SAGE 2YC > Workforce, Transfer, and Careers > Supporting Transfer Students > Early Recruitment

Early Recruitment of Majors

Early identification of students with an interest in geoscience careers and transfer options is critical to helping them develop a pathway to achieving their goals. 2YC faculty can maximize support of transfer students by incorporating both fundamental geoscience skills and informal advising in their courses. While a strong foundation of basic college-level skills, including writing, quantitative problem solving and laboratory work is necessary for transfer student success, personal interactions and encouragement from faculty can be the essential first step to helping students navigate the transfer process.

Determine interest levels

Find ways to engage with students early in the the term to learn about their strengths and interests. If particular students are already interested in transferring on to study geoscience at a four-year institution, knowing early will help you help them reach those goals. But this also helps faculty to see possibilities for students that they may not be aware of themselves. Students with strong quantitative and problem solving skills may never have considered being a geoscientists but just might if given encouragement.

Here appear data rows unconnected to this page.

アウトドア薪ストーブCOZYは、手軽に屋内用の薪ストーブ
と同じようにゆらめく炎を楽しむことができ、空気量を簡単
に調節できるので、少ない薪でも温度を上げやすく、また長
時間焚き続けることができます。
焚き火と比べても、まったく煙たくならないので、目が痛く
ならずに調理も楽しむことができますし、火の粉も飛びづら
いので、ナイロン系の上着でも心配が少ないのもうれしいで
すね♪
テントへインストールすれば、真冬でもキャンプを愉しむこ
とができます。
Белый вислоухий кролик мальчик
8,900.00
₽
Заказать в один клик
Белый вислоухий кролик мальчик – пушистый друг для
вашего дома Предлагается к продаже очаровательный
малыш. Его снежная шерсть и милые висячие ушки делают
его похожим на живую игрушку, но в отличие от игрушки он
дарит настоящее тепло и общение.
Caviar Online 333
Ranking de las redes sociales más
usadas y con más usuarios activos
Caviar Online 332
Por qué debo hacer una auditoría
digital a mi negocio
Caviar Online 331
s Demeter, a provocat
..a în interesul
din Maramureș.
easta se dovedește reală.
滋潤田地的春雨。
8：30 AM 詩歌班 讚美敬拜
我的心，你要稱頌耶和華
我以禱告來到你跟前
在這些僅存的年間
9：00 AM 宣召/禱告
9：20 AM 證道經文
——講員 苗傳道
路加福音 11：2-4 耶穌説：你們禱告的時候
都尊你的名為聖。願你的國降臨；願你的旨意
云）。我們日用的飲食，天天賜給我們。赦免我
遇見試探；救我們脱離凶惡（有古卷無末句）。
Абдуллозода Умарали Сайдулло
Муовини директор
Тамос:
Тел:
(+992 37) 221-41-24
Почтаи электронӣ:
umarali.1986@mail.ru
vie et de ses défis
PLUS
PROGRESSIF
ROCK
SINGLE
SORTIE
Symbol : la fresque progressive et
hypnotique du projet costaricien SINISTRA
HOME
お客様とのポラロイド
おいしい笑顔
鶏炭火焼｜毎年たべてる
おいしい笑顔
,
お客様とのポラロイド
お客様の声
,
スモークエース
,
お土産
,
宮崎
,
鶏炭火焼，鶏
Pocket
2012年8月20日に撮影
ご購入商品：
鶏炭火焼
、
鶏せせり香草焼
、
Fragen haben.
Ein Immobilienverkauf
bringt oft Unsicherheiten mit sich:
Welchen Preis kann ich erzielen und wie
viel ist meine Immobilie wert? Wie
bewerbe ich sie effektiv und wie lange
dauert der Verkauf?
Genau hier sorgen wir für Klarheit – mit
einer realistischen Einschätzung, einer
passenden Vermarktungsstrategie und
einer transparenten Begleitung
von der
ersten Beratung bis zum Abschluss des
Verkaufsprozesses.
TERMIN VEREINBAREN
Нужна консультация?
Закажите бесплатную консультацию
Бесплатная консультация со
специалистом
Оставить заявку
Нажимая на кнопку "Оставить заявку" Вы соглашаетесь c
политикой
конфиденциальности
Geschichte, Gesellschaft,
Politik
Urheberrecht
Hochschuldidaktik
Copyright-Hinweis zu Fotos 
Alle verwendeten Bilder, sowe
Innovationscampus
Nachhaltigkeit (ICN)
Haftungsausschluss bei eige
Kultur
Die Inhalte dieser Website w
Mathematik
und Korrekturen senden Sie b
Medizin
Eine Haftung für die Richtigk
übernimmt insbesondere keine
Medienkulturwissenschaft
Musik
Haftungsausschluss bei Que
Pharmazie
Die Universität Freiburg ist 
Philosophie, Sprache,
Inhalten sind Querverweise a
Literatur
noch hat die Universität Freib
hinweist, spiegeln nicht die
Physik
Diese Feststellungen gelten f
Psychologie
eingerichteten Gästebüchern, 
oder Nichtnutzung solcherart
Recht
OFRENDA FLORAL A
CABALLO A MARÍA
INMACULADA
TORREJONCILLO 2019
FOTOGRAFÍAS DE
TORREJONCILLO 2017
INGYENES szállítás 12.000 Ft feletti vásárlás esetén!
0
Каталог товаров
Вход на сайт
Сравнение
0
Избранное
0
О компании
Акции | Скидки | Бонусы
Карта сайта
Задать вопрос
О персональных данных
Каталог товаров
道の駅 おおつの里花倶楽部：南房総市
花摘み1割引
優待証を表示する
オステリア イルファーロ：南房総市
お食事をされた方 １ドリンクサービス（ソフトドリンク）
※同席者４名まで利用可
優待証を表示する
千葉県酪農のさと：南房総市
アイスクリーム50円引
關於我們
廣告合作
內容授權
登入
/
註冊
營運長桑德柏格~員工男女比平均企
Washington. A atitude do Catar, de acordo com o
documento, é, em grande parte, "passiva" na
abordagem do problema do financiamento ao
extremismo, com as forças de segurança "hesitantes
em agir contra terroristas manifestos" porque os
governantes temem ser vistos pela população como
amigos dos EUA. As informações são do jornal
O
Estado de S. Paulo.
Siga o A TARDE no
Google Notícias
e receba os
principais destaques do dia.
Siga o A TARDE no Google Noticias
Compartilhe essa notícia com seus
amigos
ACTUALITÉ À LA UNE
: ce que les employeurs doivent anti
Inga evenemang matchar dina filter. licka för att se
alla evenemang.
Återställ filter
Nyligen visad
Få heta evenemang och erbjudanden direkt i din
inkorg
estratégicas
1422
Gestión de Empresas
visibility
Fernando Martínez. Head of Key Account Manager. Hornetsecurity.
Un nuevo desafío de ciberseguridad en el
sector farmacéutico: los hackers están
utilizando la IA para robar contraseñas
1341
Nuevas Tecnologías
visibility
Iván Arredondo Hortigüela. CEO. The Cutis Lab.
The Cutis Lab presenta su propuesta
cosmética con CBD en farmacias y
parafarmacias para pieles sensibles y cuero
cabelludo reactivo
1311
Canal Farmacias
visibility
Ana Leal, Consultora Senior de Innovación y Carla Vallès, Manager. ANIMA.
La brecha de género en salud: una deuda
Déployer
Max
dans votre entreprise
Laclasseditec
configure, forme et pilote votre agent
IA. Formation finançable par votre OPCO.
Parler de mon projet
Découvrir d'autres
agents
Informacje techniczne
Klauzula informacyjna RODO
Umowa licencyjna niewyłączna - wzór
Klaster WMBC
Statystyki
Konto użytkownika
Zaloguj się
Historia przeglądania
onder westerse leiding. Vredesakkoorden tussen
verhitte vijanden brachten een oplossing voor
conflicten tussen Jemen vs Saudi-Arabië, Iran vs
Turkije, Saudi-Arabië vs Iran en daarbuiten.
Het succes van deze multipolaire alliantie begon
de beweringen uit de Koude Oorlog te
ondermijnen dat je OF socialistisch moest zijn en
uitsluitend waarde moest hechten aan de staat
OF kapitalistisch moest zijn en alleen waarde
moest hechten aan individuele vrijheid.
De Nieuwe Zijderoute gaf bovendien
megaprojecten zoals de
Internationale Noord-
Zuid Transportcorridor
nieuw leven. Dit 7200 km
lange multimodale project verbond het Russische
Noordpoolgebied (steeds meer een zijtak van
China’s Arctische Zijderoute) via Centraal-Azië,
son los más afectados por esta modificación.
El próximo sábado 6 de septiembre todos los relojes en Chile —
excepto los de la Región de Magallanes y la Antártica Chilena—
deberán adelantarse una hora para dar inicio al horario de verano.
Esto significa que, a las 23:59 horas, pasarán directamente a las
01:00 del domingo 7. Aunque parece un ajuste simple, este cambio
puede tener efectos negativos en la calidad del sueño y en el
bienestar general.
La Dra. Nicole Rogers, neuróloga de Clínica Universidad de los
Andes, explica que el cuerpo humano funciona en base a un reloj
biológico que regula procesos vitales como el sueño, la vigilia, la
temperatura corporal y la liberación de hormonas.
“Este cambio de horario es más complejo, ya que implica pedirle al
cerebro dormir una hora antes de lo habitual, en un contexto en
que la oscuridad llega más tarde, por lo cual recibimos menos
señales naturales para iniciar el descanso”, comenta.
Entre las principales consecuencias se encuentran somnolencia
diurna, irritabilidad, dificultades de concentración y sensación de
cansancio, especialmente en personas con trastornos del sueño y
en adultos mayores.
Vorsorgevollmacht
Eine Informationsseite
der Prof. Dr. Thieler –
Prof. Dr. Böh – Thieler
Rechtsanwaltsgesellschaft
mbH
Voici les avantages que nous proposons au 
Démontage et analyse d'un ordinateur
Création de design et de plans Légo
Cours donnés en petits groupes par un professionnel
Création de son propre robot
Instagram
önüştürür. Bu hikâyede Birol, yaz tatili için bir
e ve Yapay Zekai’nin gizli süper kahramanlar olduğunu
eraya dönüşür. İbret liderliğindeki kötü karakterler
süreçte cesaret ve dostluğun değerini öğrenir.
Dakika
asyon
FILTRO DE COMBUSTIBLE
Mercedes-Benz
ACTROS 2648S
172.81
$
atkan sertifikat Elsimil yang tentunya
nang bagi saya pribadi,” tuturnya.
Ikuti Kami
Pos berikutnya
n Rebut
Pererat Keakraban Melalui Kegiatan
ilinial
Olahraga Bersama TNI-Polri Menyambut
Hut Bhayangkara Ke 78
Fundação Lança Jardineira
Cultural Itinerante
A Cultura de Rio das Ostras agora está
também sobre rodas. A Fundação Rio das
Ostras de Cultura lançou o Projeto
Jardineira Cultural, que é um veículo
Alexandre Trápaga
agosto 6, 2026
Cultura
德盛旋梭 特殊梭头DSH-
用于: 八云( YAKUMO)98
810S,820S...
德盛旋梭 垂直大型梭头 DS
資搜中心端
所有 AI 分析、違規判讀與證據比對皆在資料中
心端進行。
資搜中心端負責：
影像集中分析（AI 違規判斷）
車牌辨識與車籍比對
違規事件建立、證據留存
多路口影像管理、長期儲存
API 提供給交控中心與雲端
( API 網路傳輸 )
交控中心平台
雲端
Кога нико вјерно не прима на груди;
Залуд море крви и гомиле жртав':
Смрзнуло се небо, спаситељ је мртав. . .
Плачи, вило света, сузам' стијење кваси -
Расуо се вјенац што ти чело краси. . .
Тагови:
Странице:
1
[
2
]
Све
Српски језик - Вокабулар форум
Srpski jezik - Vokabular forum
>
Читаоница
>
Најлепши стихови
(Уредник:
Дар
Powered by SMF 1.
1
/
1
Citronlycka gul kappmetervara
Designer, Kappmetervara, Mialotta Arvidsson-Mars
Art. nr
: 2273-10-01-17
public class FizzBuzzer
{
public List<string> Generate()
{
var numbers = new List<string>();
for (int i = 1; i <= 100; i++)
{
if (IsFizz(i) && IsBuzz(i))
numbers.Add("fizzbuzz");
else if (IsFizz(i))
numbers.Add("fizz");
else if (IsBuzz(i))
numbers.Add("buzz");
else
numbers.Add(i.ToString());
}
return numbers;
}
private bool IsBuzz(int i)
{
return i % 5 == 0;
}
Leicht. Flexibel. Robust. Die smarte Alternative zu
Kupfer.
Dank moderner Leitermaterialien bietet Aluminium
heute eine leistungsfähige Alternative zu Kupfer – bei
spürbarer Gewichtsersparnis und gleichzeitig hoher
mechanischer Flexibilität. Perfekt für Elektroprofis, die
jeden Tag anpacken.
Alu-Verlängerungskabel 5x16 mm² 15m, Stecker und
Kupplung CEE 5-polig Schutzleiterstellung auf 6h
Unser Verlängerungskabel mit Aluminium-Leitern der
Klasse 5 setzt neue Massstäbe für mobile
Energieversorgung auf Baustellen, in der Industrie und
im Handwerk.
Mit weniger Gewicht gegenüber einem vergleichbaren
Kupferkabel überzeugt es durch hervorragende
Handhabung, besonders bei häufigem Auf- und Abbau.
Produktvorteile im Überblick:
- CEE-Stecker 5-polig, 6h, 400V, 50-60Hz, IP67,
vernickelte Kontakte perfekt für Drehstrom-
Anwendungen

David Voorhees, of Waubonsee Community College, describes the "getting-to-know-you" surveys he conducts at the beginning of the semester to determine which students would benefit from a one-on-one meeting with an instructor or academic/transfer advisor.

Encourage Student Engagement

Students who are engaged - with learning material, peers, and faculty - learn more and have better outcomes. Teaching strategies such as use of learning communities, service learning, and exposure to diverse cultures and viewpoints can have dramatic and substantial positive impacts on students (Kuh et al., 2007; Kuh, 2009). There are a number of different kinds of engaged pedagogies that can be incorporated into classes to foster more engaged interaction.

Share your personal experience

A key benefit of 2YC programs is the smaller class sizes, and thus, more personal interaction with instructors. 2YC faculty are passionate educators who love what they teach. By emphasizing the relevance of course content to future success, sharing their enthusiasm for the subject, discussing their own career path, and highlighting the benefits of additional education during class time, 2YC faculty can encourage students to pursue a higher degree (Packard et al., 2013).

Show them a future in geoscience

2YC students must be encouraged to see themselves as geoscientists. Incorporating photos of working geoscientists, and emphasizing diversity in the geoscience workforce in lecture slides can foster this. It's also important to explicitly talk about career opportunities and pathways with your students. Many of them will have had no exposure to role models in the geosciences and may not have any idea what a career might look like.


Pedagogic methods like Jigsaw, Roleplaying, and Investigative Case-Based Learning put students in the role of professional geoscientists as well as other stakeholders in important issues. These experiences can help strengthen students' ability to envision themselves with a career in solving geologic problems. More Teaching Methods and Activities at
Starting Point: Teaching Introductory Geoscience

Facilitate interactions with professional geoscientists

Professional organizations have programs available to invite speakers to campus to discuss career paths and employment options for those holding geoscience degrees, or it may be possible to initiate a similar program at your institution.
Using funds from an institutional grant, geology faculty at Thomas Nelson Community College organized the Jobs in Geosciences Speaker Series. The program brought industry geologists (e.g., mudlogger for natural gas drilling company, environmental consultant) to campus to discuss the day-to-day experiences at their jobs.

Organize geoscience/STEM clubs

Start an on-campus geology club to build a social network in the geosciences. If interest seems low, try working with other colleagues to form a STEM club. Be creative in activity planning for this group. Consider guest speakers, community outreach, and field trips. Use social networking websites to increase exposure. See the following groups for examples:

Participate in professional organizations

As members of professional organizations, 2YC faculty and students can gain awareness of beneficial resources, including research opportunities, internships, grants, workshops, and conferences. These organizations can also provide access to a network of 4YC faculty and industry professionals for future collaboration. Many organizations have special membership rates for students and 2YC faculty. Consider using paid membership dues as awards for departmental activities.

References

Packard, B. W-L., Tuladhar, C., Lee, J.-S. (2013). Advising in the classroom: how community college STEM faculty support transfer-bound students. Journal of College Science Teaching, 42(4), 54-60.